I anticipate its return will forever displace "The Carol of the Bells" from the house speakers at every shopping mall in America. About time, too.

Only the first two verses come from memory. I had to look the rest of it up. From the magnificently silly mind of Walt Kelly, I give you...

Deck Us All with Boston Charlie

Deck us all with Boston Charlie,
Walla Walla, Wash., an' Kalamazoo!
Nora's freezin' on the trolley,
Swaller dollar cauliflower alley-garoo!

Don't we know archaic barrel
Lullaby Lilla Boy, Louisville Lou?
Trolley Molly don't love Harold,
Boola boola Pensacoola hullabaloo!

Bark us all bow-wows of folly,
Polly wolly cracker 'n' too-da-loo!
Donkey Bonny brays a carol,
Antelope Cantaloupe, 'lope with you!

Hunky Dory's pop is lolly gaggin' on the wagon,
Willy, folly go through!
Chollie's collie barks at Barrow,
Harum scarum five alarm bung-a-loo!

Dunk us all in bowls of barley,
Hinky dinky dink an' polly voo!
Chilly Filly's name is Chollie,
Chollie Filly's jolly chilly view halloo!

Bark us all bow-wows of folly,
Double-bubble, toyland trouble!
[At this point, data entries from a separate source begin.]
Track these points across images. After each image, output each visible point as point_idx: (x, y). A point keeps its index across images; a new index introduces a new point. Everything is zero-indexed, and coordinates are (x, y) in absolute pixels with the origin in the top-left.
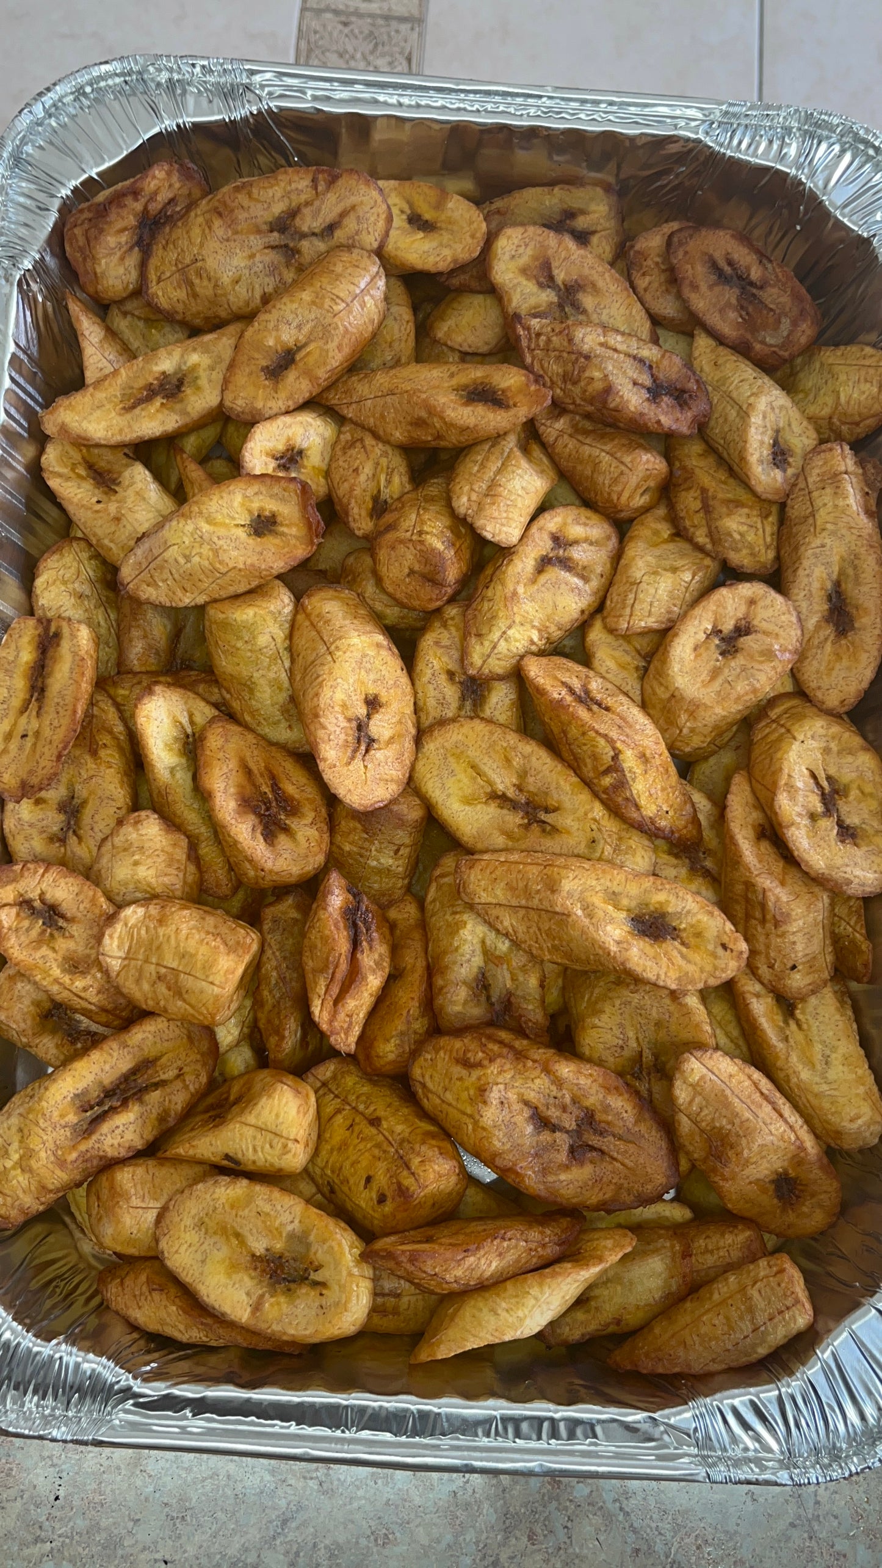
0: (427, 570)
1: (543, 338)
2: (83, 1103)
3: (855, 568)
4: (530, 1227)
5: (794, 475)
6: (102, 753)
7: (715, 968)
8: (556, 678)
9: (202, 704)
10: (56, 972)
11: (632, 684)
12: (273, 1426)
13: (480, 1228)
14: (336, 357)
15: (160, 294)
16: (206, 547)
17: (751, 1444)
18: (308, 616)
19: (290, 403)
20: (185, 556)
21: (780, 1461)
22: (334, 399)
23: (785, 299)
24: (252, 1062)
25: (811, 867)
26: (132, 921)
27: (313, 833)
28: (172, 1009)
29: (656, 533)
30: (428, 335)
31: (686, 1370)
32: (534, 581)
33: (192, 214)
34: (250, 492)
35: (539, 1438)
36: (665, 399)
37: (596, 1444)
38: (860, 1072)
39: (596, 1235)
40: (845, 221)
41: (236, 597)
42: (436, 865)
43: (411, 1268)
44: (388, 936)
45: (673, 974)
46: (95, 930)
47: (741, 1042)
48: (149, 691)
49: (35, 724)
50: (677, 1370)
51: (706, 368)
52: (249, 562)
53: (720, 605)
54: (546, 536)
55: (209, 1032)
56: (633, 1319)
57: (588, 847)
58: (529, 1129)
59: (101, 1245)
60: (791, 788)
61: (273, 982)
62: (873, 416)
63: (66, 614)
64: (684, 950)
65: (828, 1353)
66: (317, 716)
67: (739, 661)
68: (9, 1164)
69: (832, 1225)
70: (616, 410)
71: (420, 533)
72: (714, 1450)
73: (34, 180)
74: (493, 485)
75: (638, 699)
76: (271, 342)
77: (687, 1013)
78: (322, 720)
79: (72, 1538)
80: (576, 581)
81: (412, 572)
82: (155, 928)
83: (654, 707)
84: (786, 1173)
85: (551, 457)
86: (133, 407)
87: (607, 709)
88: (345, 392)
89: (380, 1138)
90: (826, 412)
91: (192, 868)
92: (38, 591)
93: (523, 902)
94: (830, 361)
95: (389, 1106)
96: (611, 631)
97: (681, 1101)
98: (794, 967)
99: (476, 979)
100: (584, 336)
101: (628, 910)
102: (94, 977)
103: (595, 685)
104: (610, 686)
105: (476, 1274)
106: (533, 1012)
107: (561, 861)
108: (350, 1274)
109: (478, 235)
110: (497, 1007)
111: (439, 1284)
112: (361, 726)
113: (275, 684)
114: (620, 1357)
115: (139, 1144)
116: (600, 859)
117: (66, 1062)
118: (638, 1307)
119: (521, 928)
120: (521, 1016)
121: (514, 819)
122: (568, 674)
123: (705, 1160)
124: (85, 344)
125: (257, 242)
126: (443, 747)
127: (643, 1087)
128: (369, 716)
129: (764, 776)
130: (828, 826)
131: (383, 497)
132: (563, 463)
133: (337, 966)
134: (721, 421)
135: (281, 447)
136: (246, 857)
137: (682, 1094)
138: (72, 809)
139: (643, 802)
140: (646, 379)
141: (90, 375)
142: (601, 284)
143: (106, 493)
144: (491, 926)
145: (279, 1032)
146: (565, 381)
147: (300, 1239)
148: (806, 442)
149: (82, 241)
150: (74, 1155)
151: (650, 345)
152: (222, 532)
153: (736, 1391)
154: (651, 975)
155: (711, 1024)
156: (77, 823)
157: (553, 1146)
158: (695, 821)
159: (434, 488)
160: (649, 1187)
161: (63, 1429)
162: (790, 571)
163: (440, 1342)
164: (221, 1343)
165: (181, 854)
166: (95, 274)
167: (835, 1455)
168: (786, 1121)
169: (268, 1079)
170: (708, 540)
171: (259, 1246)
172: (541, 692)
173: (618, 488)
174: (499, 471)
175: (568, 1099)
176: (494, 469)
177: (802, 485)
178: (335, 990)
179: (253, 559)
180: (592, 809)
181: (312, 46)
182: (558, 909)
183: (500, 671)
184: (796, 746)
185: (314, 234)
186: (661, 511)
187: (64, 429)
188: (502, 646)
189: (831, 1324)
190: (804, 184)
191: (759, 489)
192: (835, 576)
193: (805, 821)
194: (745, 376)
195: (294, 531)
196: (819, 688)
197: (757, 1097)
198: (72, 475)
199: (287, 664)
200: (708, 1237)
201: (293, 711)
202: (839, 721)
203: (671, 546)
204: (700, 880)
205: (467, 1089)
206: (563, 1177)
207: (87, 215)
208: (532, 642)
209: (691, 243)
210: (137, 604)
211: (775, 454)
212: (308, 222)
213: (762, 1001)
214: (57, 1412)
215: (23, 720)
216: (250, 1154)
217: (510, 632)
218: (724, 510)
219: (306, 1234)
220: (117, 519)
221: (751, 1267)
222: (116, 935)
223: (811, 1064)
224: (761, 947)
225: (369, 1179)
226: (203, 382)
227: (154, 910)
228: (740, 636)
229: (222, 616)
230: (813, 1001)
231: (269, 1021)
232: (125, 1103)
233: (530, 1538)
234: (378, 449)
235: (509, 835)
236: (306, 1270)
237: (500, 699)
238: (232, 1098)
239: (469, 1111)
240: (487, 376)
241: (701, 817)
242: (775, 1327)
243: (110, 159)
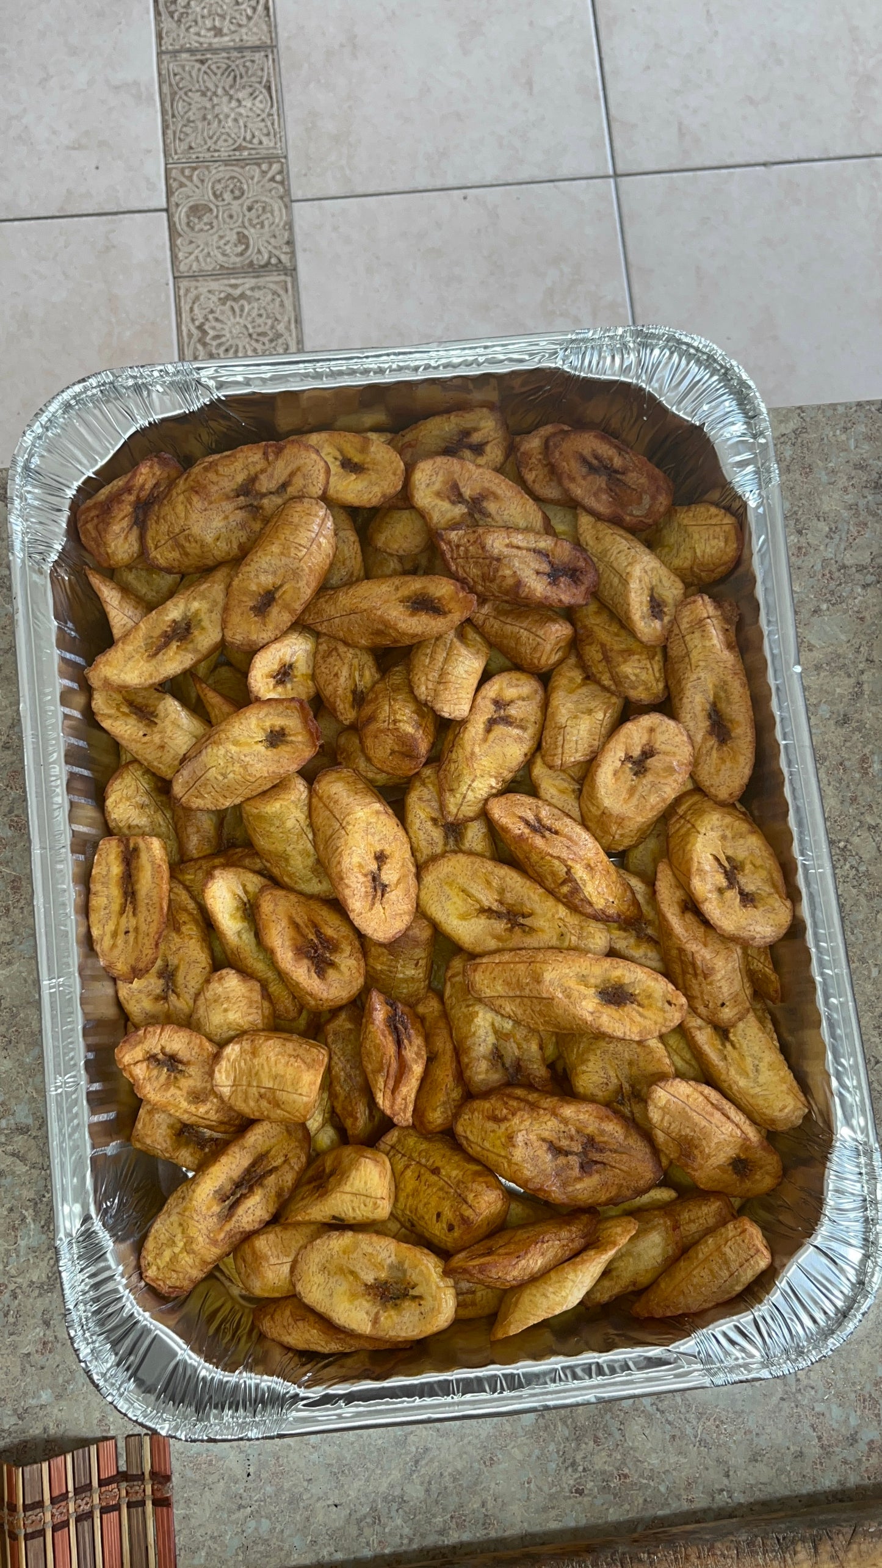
0: (404, 749)
1: (462, 548)
2: (222, 1196)
3: (726, 691)
4: (561, 1229)
5: (669, 622)
6: (184, 929)
7: (665, 1020)
8: (514, 814)
9: (251, 875)
10: (184, 1105)
11: (572, 806)
12: (402, 1402)
13: (525, 1236)
14: (306, 589)
15: (158, 556)
16: (237, 765)
17: (739, 1355)
18: (320, 798)
19: (277, 632)
20: (222, 774)
21: (762, 1363)
22: (309, 620)
23: (643, 480)
24: (335, 1137)
25: (724, 930)
26: (233, 1057)
27: (352, 962)
28: (272, 1116)
29: (571, 680)
30: (370, 545)
31: (687, 1311)
32: (485, 740)
33: (174, 493)
34: (262, 714)
35: (591, 1377)
36: (562, 579)
37: (631, 1375)
38: (782, 1073)
39: (608, 1224)
40: (681, 414)
41: (264, 793)
42: (448, 968)
43: (481, 1277)
44: (421, 1029)
45: (635, 1030)
46: (207, 1068)
47: (693, 1062)
48: (209, 875)
49: (133, 922)
50: (680, 1312)
51: (591, 543)
52: (271, 770)
53: (629, 736)
54: (488, 703)
55: (303, 1126)
56: (644, 1280)
57: (559, 939)
58: (549, 1157)
59: (247, 1289)
60: (700, 871)
61: (342, 1079)
62: (723, 564)
63: (135, 823)
64: (641, 1009)
65: (784, 1282)
66: (342, 879)
67: (649, 778)
68: (177, 1250)
69: (779, 1184)
70: (526, 598)
71: (395, 722)
72: (713, 1363)
73: (44, 486)
74: (443, 673)
75: (579, 819)
76: (254, 587)
77: (650, 1051)
78: (346, 881)
79: (265, 1501)
80: (516, 732)
81: (393, 752)
82: (251, 1060)
83: (590, 820)
84: (738, 1156)
85: (482, 635)
86: (156, 654)
87: (556, 833)
88: (317, 613)
89: (442, 1183)
90: (687, 564)
91: (266, 1004)
92: (110, 809)
93: (518, 993)
94: (685, 522)
95: (444, 1156)
96: (551, 767)
97: (654, 1121)
98: (723, 1005)
99: (492, 1053)
100: (493, 541)
101: (596, 987)
102: (212, 1102)
103: (545, 812)
104: (556, 811)
105: (528, 1271)
106: (538, 1070)
107: (540, 956)
108: (438, 1287)
109: (399, 472)
110: (511, 1070)
111: (503, 1283)
112: (375, 878)
113: (304, 853)
114: (640, 1309)
115: (267, 1217)
116: (569, 949)
117: (201, 1167)
118: (647, 1271)
119: (519, 1012)
120: (529, 1075)
121: (500, 926)
122: (522, 809)
123: (678, 1159)
124: (109, 609)
125: (228, 506)
126: (438, 878)
127: (626, 1111)
128: (379, 869)
129: (680, 864)
130: (732, 895)
131: (359, 689)
132: (493, 639)
133: (389, 1066)
134: (608, 586)
135: (276, 667)
136: (307, 993)
137: (655, 1115)
138: (168, 975)
139: (594, 900)
140: (545, 567)
141: (117, 632)
142: (499, 492)
143: (148, 725)
144: (497, 1012)
145: (352, 1115)
146: (484, 580)
147: (398, 1267)
148: (675, 592)
149: (94, 534)
150: (222, 1235)
151: (545, 537)
152: (246, 750)
153: (722, 1321)
154: (620, 1034)
155: (669, 1057)
156: (174, 983)
157: (568, 1166)
158: (635, 902)
159: (396, 677)
160: (642, 1182)
161: (255, 1430)
162: (676, 700)
163: (510, 1323)
164: (353, 1349)
165: (257, 996)
166: (107, 554)
167: (800, 1353)
168: (733, 1122)
169: (353, 1155)
170: (611, 682)
171: (369, 1278)
172: (506, 830)
173: (537, 655)
174: (446, 660)
175: (573, 1131)
176: (441, 660)
177: (676, 631)
178: (391, 1083)
179: (273, 768)
180: (557, 912)
181: (176, 88)
182: (544, 995)
183: (472, 814)
184: (700, 839)
185: (271, 493)
186: (572, 660)
187: (107, 683)
188: (470, 796)
189: (785, 1261)
190: (644, 390)
191: (644, 639)
192: (711, 698)
193: (714, 896)
194: (621, 547)
195: (300, 738)
196: (712, 785)
197: (709, 1108)
198: (119, 714)
199: (311, 836)
200: (689, 1211)
201: (321, 870)
202: (730, 810)
203: (584, 690)
204: (645, 945)
205: (499, 1138)
206: (578, 1187)
207: (93, 513)
208: (492, 787)
209: (564, 445)
210: (188, 810)
211: (652, 607)
212: (265, 484)
213: (703, 1032)
214: (248, 1420)
215: (124, 919)
216: (351, 1214)
217: (475, 785)
218: (621, 659)
219: (401, 1263)
220: (162, 747)
221: (723, 1230)
222: (223, 1070)
223: (744, 1073)
224: (696, 993)
225: (439, 1215)
226: (206, 623)
227: (246, 1045)
228: (647, 758)
229: (256, 811)
230: (741, 1025)
231: (344, 1109)
232: (251, 1190)
233: (595, 1442)
234: (349, 654)
235: (499, 938)
236: (405, 1289)
237: (475, 835)
238: (327, 1170)
239: (503, 1154)
240: (424, 588)
241: (639, 897)
242: (745, 1271)
243: (102, 460)
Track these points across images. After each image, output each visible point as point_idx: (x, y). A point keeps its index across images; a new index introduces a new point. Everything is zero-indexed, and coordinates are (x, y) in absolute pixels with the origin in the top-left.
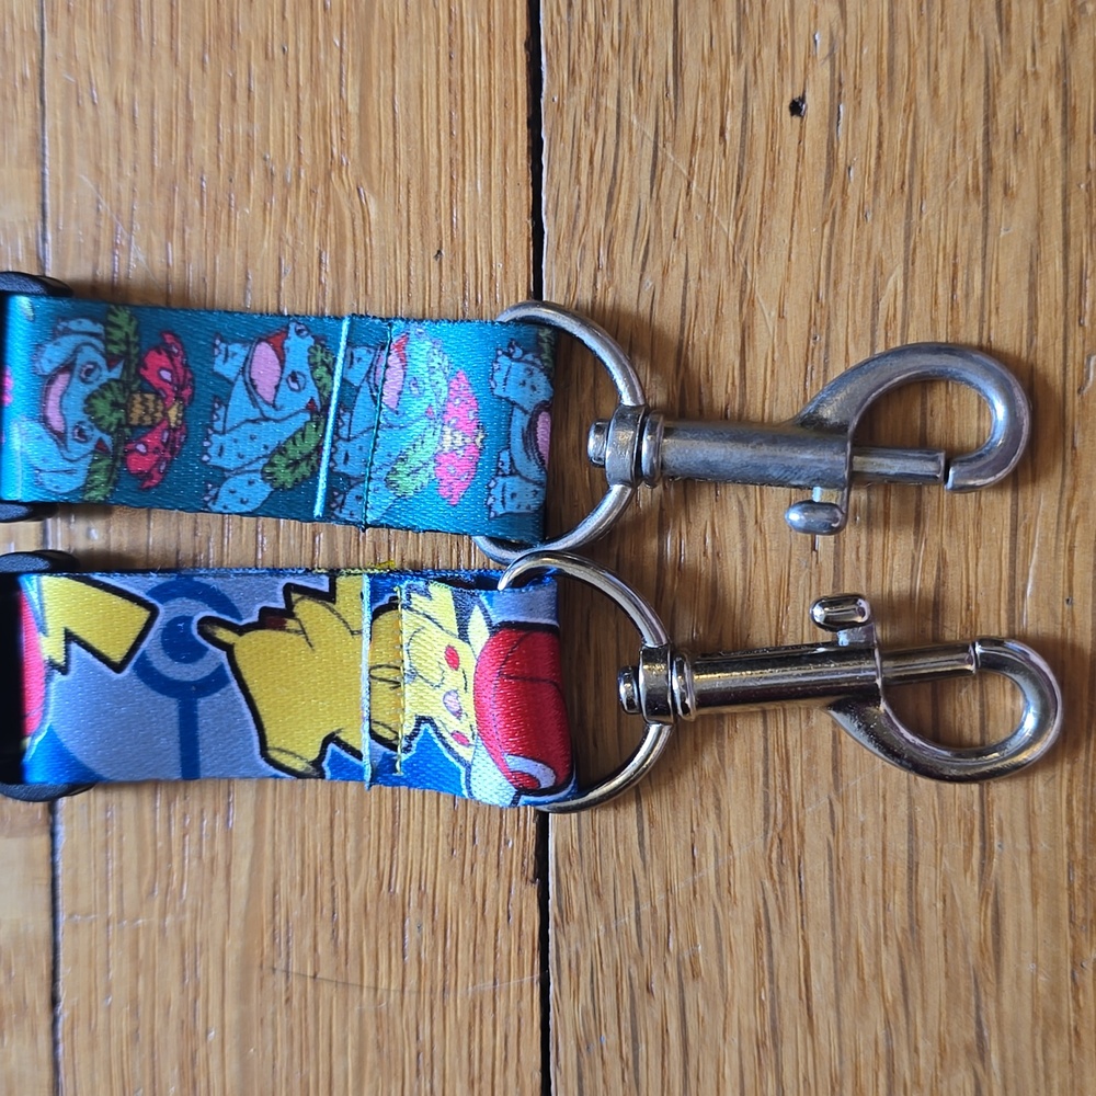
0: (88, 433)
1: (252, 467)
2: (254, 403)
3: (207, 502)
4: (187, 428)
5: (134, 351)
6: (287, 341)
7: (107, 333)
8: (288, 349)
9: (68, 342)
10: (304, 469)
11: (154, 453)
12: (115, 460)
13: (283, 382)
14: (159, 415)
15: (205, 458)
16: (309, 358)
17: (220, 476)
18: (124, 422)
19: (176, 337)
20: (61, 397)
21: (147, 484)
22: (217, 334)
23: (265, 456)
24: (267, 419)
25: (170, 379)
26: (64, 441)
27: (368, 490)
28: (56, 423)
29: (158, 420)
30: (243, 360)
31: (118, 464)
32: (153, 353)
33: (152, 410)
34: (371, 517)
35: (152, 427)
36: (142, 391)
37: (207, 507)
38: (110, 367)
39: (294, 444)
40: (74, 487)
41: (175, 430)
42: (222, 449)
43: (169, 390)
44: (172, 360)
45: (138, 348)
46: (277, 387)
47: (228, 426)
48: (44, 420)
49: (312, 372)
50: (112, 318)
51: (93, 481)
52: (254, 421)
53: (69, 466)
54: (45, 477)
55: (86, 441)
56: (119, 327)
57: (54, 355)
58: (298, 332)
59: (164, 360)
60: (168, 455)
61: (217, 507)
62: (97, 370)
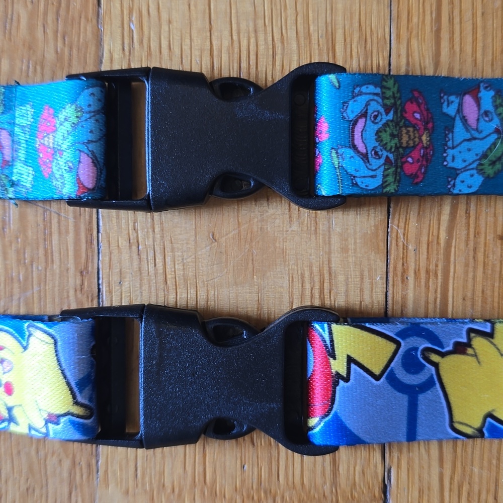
0: (380, 153)
1: (471, 167)
2: (467, 130)
3: (450, 188)
4: (433, 147)
5: (399, 103)
6: (479, 93)
7: (383, 93)
8: (481, 97)
9: (362, 100)
10: (498, 166)
11: (417, 162)
12: (397, 168)
13: (480, 117)
14: (417, 140)
15: (445, 163)
16: (493, 102)
17: (454, 173)
18: (398, 145)
19: (420, 93)
20: (362, 132)
22: (441, 91)
23: (476, 160)
24: (475, 139)
25: (419, 118)
26: (367, 159)
28: (361, 148)
29: (416, 143)
30: (457, 105)
31: (399, 170)
32: (409, 103)
33: (412, 137)
35: (414, 147)
36: (406, 126)
37: (450, 191)
39: (491, 152)
40: (376, 185)
41: (426, 148)
43: (421, 125)
44: (419, 107)
45: (400, 101)
46: (478, 120)
47: (455, 144)
48: (354, 147)
49: (495, 111)
50: (384, 83)
51: (386, 181)
52: (469, 140)
53: (372, 173)
54: (358, 180)
55: (380, 158)
56: (389, 89)
57: (354, 108)
58: (486, 88)
59: (414, 107)
60: (424, 163)
61: (456, 191)
62: (380, 115)
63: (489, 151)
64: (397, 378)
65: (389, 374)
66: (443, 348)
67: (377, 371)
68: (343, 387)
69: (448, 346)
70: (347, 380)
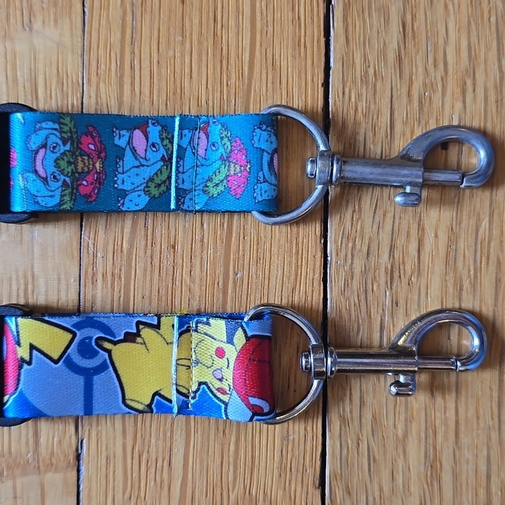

Woof, woof, woof!
Tizzy seas on melon collie!
Dibble-dabble, scribble-scrabble! Goof, goof, goof!

In Which Everything Turns Out OK

Today, a completely routine day at work, suddenly acquired an overtone of slight menace.

Riding down in the elevator, I noticed something: three small metal objects had been placed on top of a decorative panel, at about eye height. On further examination, they turned out to be what looked for all the world like small-caliber pistol cartridges. (I assumed they were pistol cartridges, but what I know about ammo and $3.95 will get you a grande mocha frap at Starbucks.)

So consider: These cartridges could not possibly have been dropped, or appeared by some other accident. They would have to have been placed there carefully by hand.

Menace? Passive aggression? Veiled threat? The company I'm contracting for is not doing very well; could a soon-to-be-laid-off hothead have been trying to send a message?

Scary!

I turned the cartridges in to the receptionist, a retired military man, asking if he recognized them to be what I thought they were. He agreed they were cartridges, all right, but he noticed that they had green paint on their business ends, which he thought unusual. He promised to look into it.

All through my lunch hour, I pondered the cartridges. What a strange thing to do -- put your ammo on display like that. Was somebody about to go Columbine on us? Should I go back after lunch? Was I about to become a headline?

I did decide to return -- I definitely need the money -- figuring that forewarned was forearmed, as it were. If gunplay broke out, I'd be the first out the door.

Went back to the receptionist, to share my increasing feeling of apprehension. He had investigated, and he had gotten to the bottom of the mystery.

They were indeed ballistic cartridges, but not for a pistol. They are used to drive pins into concrete, evidently -- and some repairmen who had been working on the elevator had stored them in the spot where I found them and forgotten to retrieve them when they were done.

Whew!

Still, it was damned irresponsible to leave them there like that, and they got a good bollocking from the receptionist. Wish I'd been around to hear it. You know, instead of under my desk, squeaking gently at every stray sound.